**Task description:**
Leaving out all pictures, repeat exactly the lines from the one that holds "Formy dostawy" to the last line of the entries below.

(Saved entries)
☆ ☆ ☆ ☆ ☆
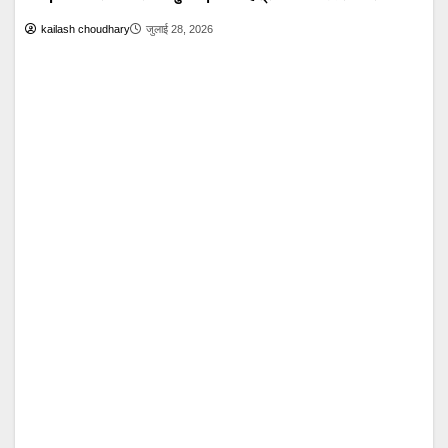
Blog
टॉप न्यूज़
🔴 PM Modi Mann Ki Baat 136: युवाओं और देशवासियों से किया सीधा संवाद
kailash choudhary
जुलाई 26, 2026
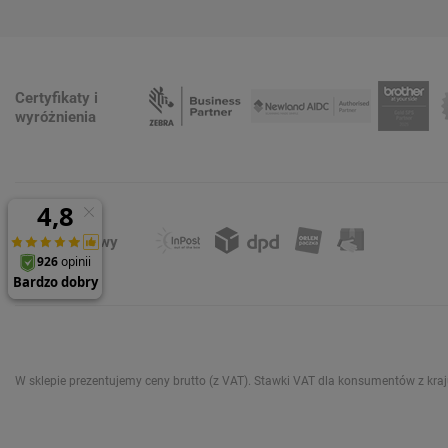
Certyfikaty i
wyróżnienia
Formy dostawy
W sklepie prezentujemy ceny brutto (z VAT).
Stawki VAT dla konsumentów z kra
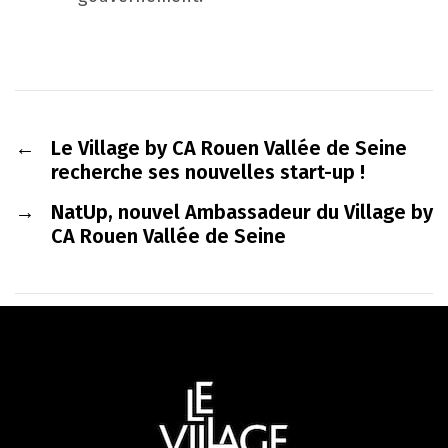
←
Le Village by CA Rouen Vallée de Seine
recherche ses nouvelles start-up !
→
NatUp, nouvel Ambassadeur du Village by
CA Rouen Vallée de Seine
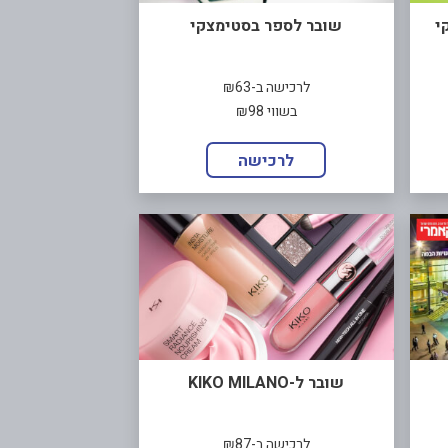
י
שובר לספר בסטימצקי
לרכישה ב-₪63
בשווי ₪98
לרכישה
שובר ל-KIKO MILANO
לרכישה ב-₪87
☆ ☆ ☆ ☆ ☆
**Answer space:**
Formy dostawy
W sklepie prezentujemy ceny brutto (z VAT).
Stawki VAT dla konsumentów z kra
←
Le Village by CA Rouen Vallée de Seine
recherche ses nouvelles start-up !
→
NatUp, nouvel Ambassadeur du Village by
CA Rouen Vallée de Seine
י
שובר לספר בסטימצקי
לרכישה ב-₪63
בשווי ₪98
לרכישה
שובר ל-KIKO MILANO
לרכישה ב-₪87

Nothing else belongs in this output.